Q 7 - A kite is flying at a tallness of 75 m from the level of ground, joined to a string slanted at 60° to the level. The string's length is:

### Answer : B

### Explanation

Let AB be the kite and AC be the level ground So that BC - AC. At that point, ∠BAC=60°and BC=75m. Let AB=x meters. Presently AB/BC=coses60°=2/ √3 => x/75=2/√3 =>x=150/√3 =150* √3/3=50 √3m. ∴ Length of the string=50 √3m.

Q 8 - The stature of a tree is 10m.
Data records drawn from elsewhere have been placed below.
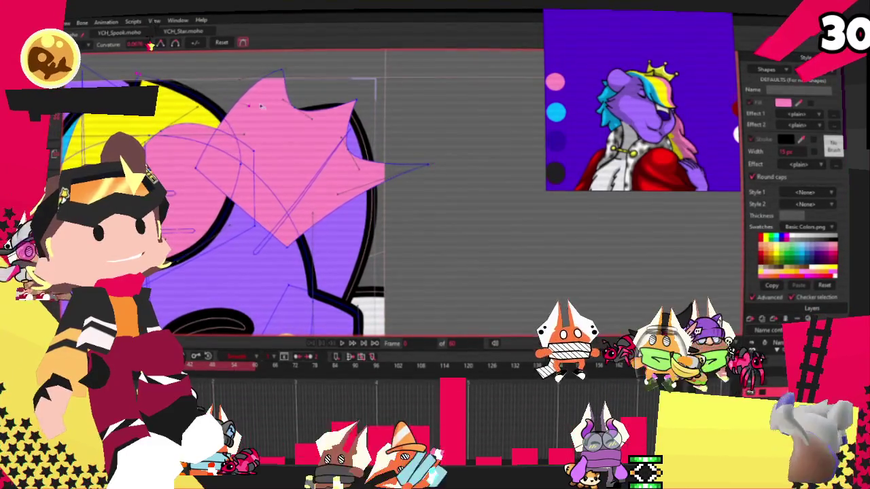
scroll(255, 91, "up", 2)
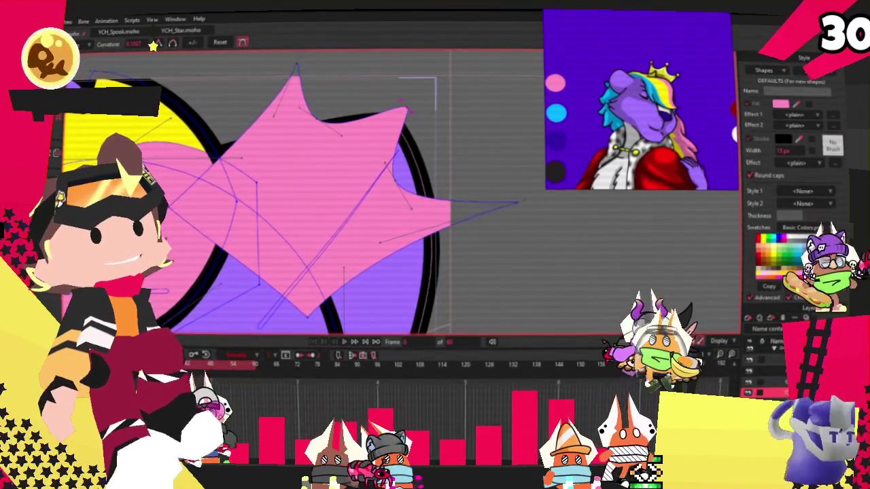
Give the star a thick black outline and a yellow fill.
key("w")
left_click_drag(402, 107, 433, 212)
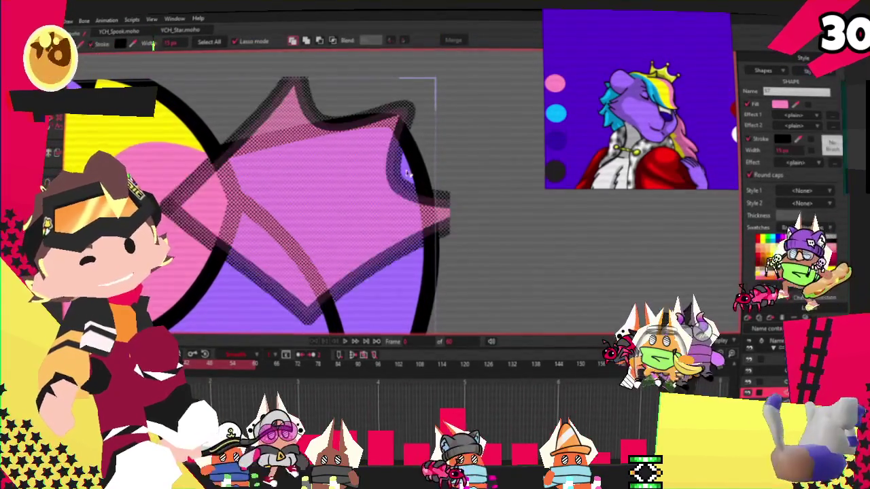
scroll(346, 190, "down", 3)
key("ctrl+a")
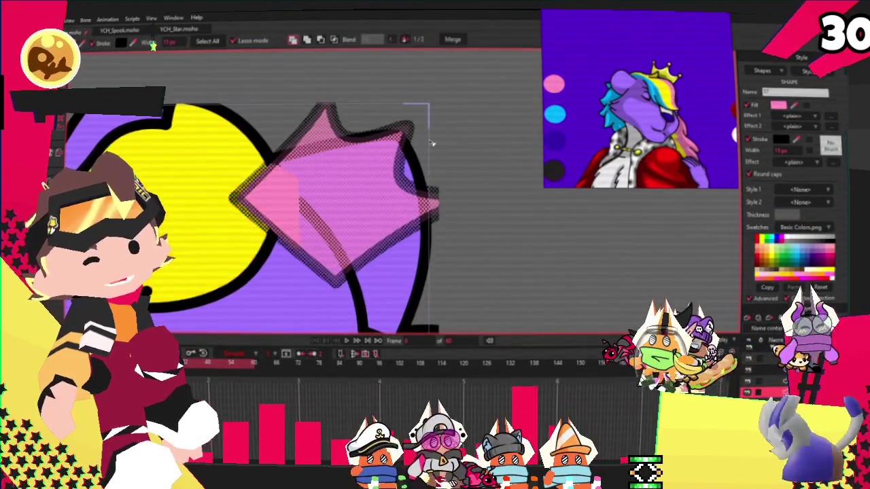
scroll(438, 156, "down", 1)
scroll(445, 183, "down", 1)
scroll(456, 217, "down", 1)
scroll(468, 260, "down", 1)
scroll(612, 102, "up", 2)
scroll(611, 102, "up", 3)
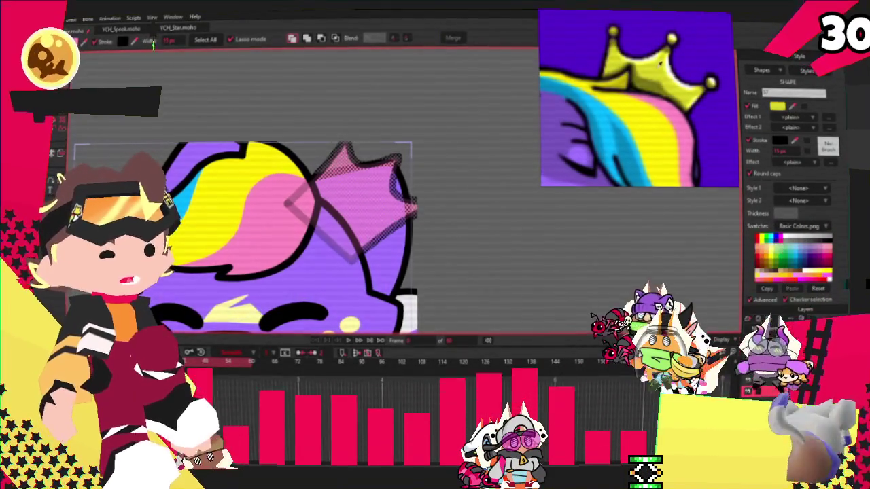
Reposition the star's top and right tips to shape the crown.
key("t")
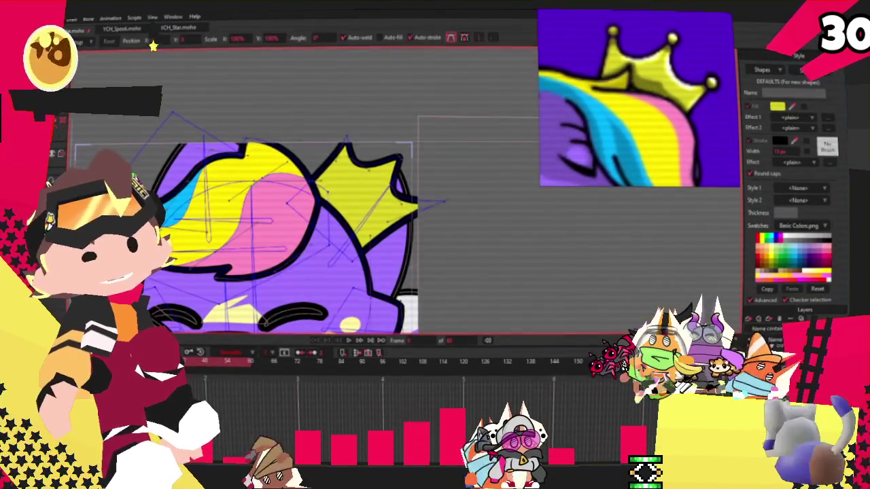
scroll(361, 139, "up", 5)
left_click_drag(360, 136, 353, 129)
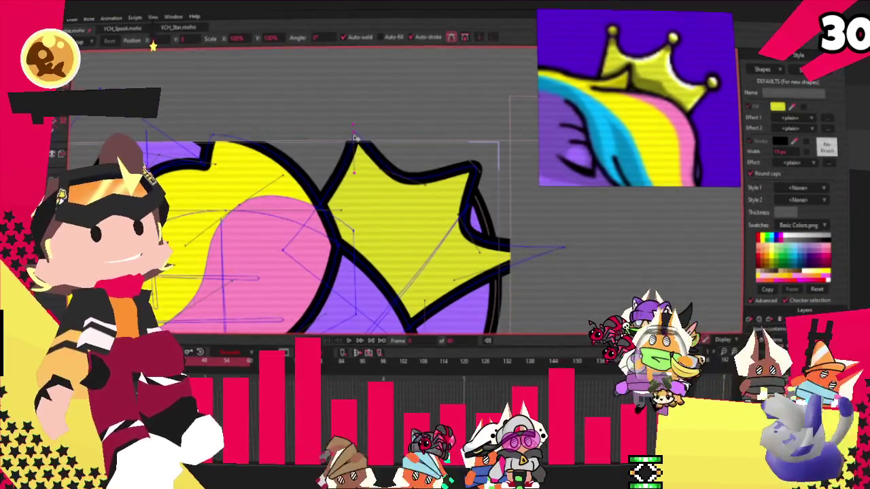
left_click_drag(550, 252, 502, 281)
left_click_drag(454, 228, 448, 278)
It is twisted by the wind in a manner that its top touches the ground and makes a point of 60 with the ground. At what range from base did the tree get twisted? (√3=1.73)

### Answer : A

### Explanation

Let AB be the tree bowed at the point C so that part CB takes the position CD. Then ,CD=CB. Let AC=x meters. At that point, CD = CB= (10-X) m and ∠ADC=60°. AC/AC=sin60° => x/(10-x) = √3/2 =>2x=10 √3-√3x => (2+ √3) x= 10 √3 =>x=10 √3/ (2+ √3)*(2-√3)/(2-√3)=20 √3-30)m = (20*1.73-30) m=4.6m => Required height=4.6m.